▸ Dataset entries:
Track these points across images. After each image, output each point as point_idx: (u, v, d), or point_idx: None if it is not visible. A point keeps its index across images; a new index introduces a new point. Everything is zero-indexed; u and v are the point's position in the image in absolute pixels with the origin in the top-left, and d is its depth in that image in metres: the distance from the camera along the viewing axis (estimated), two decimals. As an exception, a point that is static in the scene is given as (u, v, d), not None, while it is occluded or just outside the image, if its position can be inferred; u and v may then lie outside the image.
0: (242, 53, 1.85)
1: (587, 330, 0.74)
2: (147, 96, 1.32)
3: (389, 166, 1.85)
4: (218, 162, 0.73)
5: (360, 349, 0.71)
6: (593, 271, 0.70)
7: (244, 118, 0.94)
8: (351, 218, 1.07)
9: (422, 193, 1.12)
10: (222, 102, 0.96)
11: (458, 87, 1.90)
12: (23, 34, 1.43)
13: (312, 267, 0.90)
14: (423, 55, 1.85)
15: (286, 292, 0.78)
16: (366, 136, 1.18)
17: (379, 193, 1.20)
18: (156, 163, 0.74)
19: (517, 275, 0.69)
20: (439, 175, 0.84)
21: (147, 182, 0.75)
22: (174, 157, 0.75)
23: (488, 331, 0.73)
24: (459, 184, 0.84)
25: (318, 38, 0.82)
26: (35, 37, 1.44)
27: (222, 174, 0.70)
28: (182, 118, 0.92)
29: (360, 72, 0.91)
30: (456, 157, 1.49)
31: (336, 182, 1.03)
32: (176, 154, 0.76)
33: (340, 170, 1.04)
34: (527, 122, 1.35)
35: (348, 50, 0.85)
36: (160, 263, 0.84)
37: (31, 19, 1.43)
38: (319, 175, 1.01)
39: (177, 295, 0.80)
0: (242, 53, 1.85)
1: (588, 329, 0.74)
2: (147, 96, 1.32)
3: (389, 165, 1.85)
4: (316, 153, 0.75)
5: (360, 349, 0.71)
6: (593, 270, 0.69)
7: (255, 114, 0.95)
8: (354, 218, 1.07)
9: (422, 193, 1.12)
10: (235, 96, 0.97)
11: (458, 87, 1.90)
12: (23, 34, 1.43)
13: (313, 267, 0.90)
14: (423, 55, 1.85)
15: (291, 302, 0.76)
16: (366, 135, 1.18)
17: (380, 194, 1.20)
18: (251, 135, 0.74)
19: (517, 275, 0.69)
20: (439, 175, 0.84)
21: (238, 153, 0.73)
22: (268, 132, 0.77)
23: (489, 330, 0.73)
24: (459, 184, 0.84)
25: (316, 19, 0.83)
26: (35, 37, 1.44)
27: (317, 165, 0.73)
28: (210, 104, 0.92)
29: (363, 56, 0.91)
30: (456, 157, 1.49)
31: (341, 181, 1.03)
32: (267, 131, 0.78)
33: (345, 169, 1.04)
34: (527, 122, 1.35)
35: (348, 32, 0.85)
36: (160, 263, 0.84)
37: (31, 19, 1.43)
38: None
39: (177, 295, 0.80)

▸ Task directions: Write out every record verbatim.

▸ Exercise result:
Track these points across images. After each image, output each point as point_idx: (u, v, d), or point_idx: None if it is not visible. A point keeps its index across images; a new index introduces a new point. Everything is zero-indexed; u and v are the point's position in the image in absolute pixels with the origin in the top-left, and d is its depth in that image in metres: the distance from the camera along the viewing axis (estimated), two decimals. As an exception, a point that is static in the scene is given as (u, v, d), not None, while it is occluded or just outside the image, if its position can be inferred; u and v may then lie outside the image.
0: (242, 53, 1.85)
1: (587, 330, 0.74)
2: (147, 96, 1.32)
3: (389, 166, 1.85)
4: (218, 162, 0.73)
5: (360, 349, 0.71)
6: (593, 271, 0.70)
7: (244, 118, 0.94)
8: (351, 218, 1.07)
9: (422, 193, 1.12)
10: (222, 102, 0.96)
11: (458, 87, 1.90)
12: (23, 34, 1.43)
13: (312, 267, 0.90)
14: (423, 55, 1.85)
15: (286, 292, 0.78)
16: (366, 136, 1.18)
17: (379, 193, 1.20)
18: (156, 163, 0.74)
19: (517, 275, 0.69)
20: (439, 175, 0.84)
21: (147, 182, 0.75)
22: (174, 157, 0.75)
23: (488, 331, 0.73)
24: (459, 184, 0.84)
25: (318, 38, 0.82)
26: (35, 37, 1.44)
27: (222, 174, 0.70)
28: (182, 118, 0.92)
29: (360, 72, 0.91)
30: (456, 157, 1.49)
31: (336, 182, 1.03)
32: (176, 154, 0.76)
33: (340, 170, 1.04)
34: (527, 122, 1.35)
35: (348, 50, 0.85)
36: (160, 263, 0.84)
37: (31, 19, 1.43)
38: (319, 175, 1.01)
39: (177, 295, 0.80)
0: (242, 53, 1.85)
1: (588, 329, 0.74)
2: (147, 96, 1.32)
3: (389, 165, 1.85)
4: (316, 153, 0.75)
5: (360, 349, 0.71)
6: (593, 270, 0.69)
7: (255, 114, 0.95)
8: (354, 218, 1.07)
9: (422, 193, 1.12)
10: (235, 96, 0.97)
11: (458, 87, 1.90)
12: (23, 34, 1.43)
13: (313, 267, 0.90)
14: (423, 55, 1.85)
15: (291, 302, 0.76)
16: (366, 135, 1.18)
17: (380, 194, 1.20)
18: (251, 135, 0.74)
19: (517, 275, 0.69)
20: (439, 175, 0.84)
21: (238, 153, 0.73)
22: (268, 132, 0.77)
23: (489, 330, 0.73)
24: (459, 184, 0.84)
25: (316, 19, 0.83)
26: (35, 37, 1.44)
27: (317, 165, 0.73)
28: (210, 104, 0.92)
29: (363, 56, 0.91)
30: (456, 157, 1.49)
31: (341, 181, 1.03)
32: (267, 131, 0.78)
33: (345, 169, 1.04)
34: (527, 122, 1.35)
35: (348, 32, 0.85)
36: (160, 263, 0.84)
37: (31, 19, 1.43)
38: None
39: (177, 295, 0.80)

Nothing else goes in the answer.